The Brownstone of Nero Wolfe: Death of a Doxy – And Koufax or Mays?

We haven’t been to the Brownstone since April of last year. Pfui! So here we have the forty-third Nero Wolfe post at Black Gate. The Wolfe stories are my favorite private eye series. Which, given my Solar Pons, and Sherlock Holmes, credentials, is saying something. I am pretty much always re-reading or listening yet again to Michael Prichard’s terrific audiobooks. I never tire of Wolfe’s World.

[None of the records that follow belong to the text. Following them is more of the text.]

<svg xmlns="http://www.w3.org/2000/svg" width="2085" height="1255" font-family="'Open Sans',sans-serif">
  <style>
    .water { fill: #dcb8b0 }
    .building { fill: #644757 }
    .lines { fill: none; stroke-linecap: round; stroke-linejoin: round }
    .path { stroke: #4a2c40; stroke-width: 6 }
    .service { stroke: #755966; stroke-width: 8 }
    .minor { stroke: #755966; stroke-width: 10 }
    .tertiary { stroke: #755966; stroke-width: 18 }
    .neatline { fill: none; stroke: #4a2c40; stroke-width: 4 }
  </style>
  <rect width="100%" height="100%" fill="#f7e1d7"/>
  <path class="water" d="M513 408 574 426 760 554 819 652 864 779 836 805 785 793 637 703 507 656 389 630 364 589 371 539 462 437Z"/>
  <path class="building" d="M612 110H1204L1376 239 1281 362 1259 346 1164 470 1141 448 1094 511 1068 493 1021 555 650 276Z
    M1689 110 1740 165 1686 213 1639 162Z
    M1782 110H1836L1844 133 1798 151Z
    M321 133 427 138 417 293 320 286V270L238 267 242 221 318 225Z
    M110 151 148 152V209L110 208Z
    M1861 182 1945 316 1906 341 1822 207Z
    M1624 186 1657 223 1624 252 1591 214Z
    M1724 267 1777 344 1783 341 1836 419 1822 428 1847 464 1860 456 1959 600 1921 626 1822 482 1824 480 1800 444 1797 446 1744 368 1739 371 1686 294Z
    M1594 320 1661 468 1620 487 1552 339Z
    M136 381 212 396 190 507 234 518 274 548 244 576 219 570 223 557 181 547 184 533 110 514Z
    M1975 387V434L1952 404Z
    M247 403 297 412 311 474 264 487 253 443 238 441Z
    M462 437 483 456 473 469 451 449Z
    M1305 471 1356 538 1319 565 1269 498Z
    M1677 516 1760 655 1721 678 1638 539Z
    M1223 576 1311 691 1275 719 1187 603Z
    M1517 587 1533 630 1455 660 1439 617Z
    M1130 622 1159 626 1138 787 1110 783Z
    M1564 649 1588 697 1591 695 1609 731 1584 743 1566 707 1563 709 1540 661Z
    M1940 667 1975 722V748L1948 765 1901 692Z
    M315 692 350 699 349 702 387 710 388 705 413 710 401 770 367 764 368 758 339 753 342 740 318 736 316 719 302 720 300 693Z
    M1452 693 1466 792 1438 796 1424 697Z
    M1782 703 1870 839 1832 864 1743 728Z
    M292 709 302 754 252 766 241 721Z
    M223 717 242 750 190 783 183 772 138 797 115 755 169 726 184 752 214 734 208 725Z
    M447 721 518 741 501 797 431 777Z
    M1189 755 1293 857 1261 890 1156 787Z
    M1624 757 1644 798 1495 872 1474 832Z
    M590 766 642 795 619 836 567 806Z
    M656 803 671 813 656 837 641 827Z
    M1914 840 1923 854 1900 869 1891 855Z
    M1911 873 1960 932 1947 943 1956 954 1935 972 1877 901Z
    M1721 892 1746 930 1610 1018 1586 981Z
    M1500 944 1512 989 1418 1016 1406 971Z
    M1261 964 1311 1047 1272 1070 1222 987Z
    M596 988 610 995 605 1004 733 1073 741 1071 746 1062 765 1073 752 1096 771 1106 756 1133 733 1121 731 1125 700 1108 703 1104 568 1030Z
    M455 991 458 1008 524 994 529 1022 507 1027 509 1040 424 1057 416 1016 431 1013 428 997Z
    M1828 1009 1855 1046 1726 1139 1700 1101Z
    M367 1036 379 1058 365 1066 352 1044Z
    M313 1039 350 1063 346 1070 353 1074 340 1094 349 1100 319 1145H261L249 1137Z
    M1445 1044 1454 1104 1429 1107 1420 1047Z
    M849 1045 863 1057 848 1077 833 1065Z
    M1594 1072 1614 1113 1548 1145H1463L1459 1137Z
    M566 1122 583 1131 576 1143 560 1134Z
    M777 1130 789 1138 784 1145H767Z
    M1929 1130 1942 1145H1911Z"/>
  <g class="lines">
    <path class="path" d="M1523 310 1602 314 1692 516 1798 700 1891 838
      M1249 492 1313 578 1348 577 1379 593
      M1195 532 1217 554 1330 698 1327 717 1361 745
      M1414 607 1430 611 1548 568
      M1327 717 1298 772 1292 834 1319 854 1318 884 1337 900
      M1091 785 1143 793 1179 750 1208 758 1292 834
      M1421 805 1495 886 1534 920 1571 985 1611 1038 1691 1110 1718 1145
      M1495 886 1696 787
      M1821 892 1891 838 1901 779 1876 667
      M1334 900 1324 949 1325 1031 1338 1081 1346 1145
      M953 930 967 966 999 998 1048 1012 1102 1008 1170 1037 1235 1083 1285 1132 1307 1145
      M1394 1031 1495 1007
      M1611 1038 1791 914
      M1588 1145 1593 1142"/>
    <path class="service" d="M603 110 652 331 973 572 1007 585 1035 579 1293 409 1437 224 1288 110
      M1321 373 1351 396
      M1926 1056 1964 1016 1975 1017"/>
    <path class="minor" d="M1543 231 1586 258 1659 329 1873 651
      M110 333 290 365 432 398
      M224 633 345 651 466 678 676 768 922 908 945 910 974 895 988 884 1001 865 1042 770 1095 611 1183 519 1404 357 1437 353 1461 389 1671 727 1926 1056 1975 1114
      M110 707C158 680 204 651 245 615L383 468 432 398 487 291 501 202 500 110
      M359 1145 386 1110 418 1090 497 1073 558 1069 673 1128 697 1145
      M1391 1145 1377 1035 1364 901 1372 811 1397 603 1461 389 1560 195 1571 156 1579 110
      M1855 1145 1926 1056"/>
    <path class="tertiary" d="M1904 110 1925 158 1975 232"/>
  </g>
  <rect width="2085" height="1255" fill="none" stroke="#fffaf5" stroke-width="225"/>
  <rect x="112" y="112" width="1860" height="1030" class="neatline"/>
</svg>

Rex Stout was a baseball fan, keeping score at Mets’ games (and possibly NY Giants’ ones as well). Archie uses some baseball terms, and even (briefly) watches a Mets game on TV, with actual players mentioned. And of course, there’s Ron Seaver. “Three Men Out” is set at game seven of a World Series game between Boston and the Giants, though all of the characters are entirely fictional in that one.

I’ve written some baseball snippets for inclusion in future stories, including Archie annoying Wolfe by talking about the Rocky Colavito – Harvey Kuenn trade; and Archie recounting attending Willie Mays’ last World Series, against the A’s. Archie and baseball go together.

Which leads us to talking about Death of A Doxy today. This may well be my favorite Wolfe novel. And I think that A&E did a terrific episode of it. It’s got a neat little baseball reference, which I’ll tease out for this essay. But first, let’s talk about something that should be banned by law – The Epithon!

THE EPITHON

In Death of a Doxy, Archie is at Lily Rowan’s penthouse, listening to a poet read a selfdubbed ‘Epithon.’ It is called such because it was epic, and took hours to read. Add in that the man wrote it himself, and you’ve got the idea. ‘Pfui’ isn’t strong enough.